Добавить в цитаты Настройки чтения

Страница 37 из 113

Я беру крайнюю ситуацию: в реальности все было, вероятно, много страшнее и бесцеремоннее. Подтекст жизни всегда грубее и шершавее, чем наши фантазии.

Не знаю, когда и как «жестко» попросили Фефера о дополнительной информации — в 1943 году, перед его поездкой с Михоэлсом в США, или после возвращения: какая, в сущности, разница! Он не погрешит ни в чем, сообщит только подлинные факты, проинформирует сотрудников МГБ об успешной, триумфальной поездке по Америке, ни один штрих никому не повредит. Если ему доведется говорить и о правых, о сионистских кругах в США, то и тут он будет держаться правды, ведь эти люди в равной мере враги ЧК и советских евреев-трудящихся…

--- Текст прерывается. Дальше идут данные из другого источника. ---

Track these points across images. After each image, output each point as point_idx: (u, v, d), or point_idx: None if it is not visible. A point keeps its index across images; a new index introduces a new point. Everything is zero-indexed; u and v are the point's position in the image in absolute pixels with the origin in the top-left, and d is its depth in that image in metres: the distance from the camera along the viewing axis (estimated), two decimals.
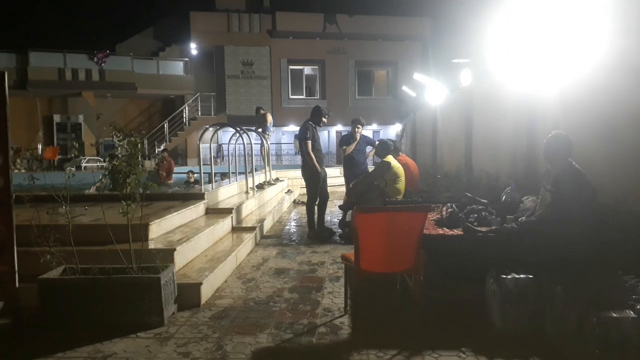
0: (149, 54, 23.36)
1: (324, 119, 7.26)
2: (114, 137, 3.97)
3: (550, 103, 5.37)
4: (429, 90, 11.77)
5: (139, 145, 3.94)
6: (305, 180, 7.29)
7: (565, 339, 2.98)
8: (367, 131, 22.03)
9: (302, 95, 24.38)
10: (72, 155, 14.16)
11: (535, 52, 5.73)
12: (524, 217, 3.96)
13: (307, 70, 24.77)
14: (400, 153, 7.63)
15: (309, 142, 7.01)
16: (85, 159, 18.29)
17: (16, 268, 3.72)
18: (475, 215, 4.29)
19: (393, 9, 23.39)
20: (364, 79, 25.12)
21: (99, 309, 3.63)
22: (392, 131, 23.02)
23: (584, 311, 2.79)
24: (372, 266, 3.57)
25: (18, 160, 17.63)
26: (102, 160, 18.72)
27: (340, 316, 3.84)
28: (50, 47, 20.87)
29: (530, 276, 3.31)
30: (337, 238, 7.10)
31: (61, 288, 3.65)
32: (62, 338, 3.43)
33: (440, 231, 4.00)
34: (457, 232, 3.94)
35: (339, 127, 23.58)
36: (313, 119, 7.21)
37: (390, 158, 6.61)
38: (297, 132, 7.90)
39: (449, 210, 4.44)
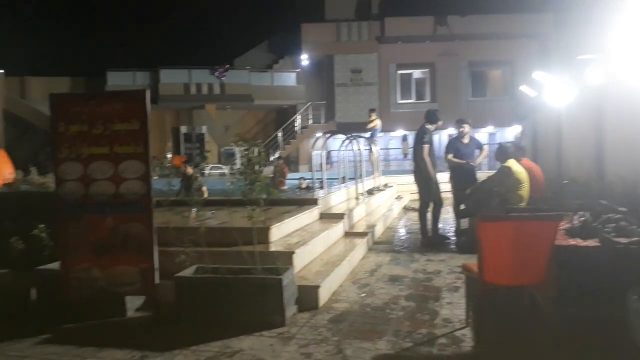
0: (264, 66, 24.63)
1: (439, 123, 7.07)
2: (239, 146, 4.23)
3: None
4: (551, 90, 10.95)
5: (262, 154, 4.17)
6: (418, 186, 7.14)
7: None
8: (481, 134, 21.08)
9: (411, 99, 24.01)
10: (205, 163, 15.62)
11: None
12: None
13: (416, 74, 24.34)
14: (522, 157, 7.08)
15: (426, 147, 6.83)
16: (209, 166, 19.70)
17: (156, 266, 4.11)
18: (613, 225, 3.88)
19: (508, 7, 22.16)
20: (478, 79, 24.11)
21: (226, 307, 3.89)
22: (509, 133, 21.76)
23: None
24: (498, 278, 3.39)
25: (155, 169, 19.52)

Но — коготок увяз, всей птичке пропасть!

Среди моих друзей, литераторов, были два человека (я узнал об этом много позднее, когда повальный страх уже не сковывал уста), кого в разное время приглашали, обволакивали добрыми, патриотическими словесами, то припугивали, то апеллировали к патриотическому долгу, обещали жизнь чистую и незапятнанную, прося, в сущности, о безделице, а может быть, может быть, и эта безделица не понадобится, говорили им. Они, те, о ком знаю я, отвечали: «Оставьте меня! Если я по слабости характера или в страхе и дам сейчас согласие и что-то подпишу, то, придя домой, я повешусь…»

Фефер поступил иначе, не провидя своего страшного искупительного конца.

Михаил Матусовский сохранил для нас бесценный документ времени, подтверждающий свидетельство Лины Штерн. В точности его невозможно усомниться. Это рассказ Самуила Галкина об очной ставке с Ициком Фефером во время следствия по делу ЕАК.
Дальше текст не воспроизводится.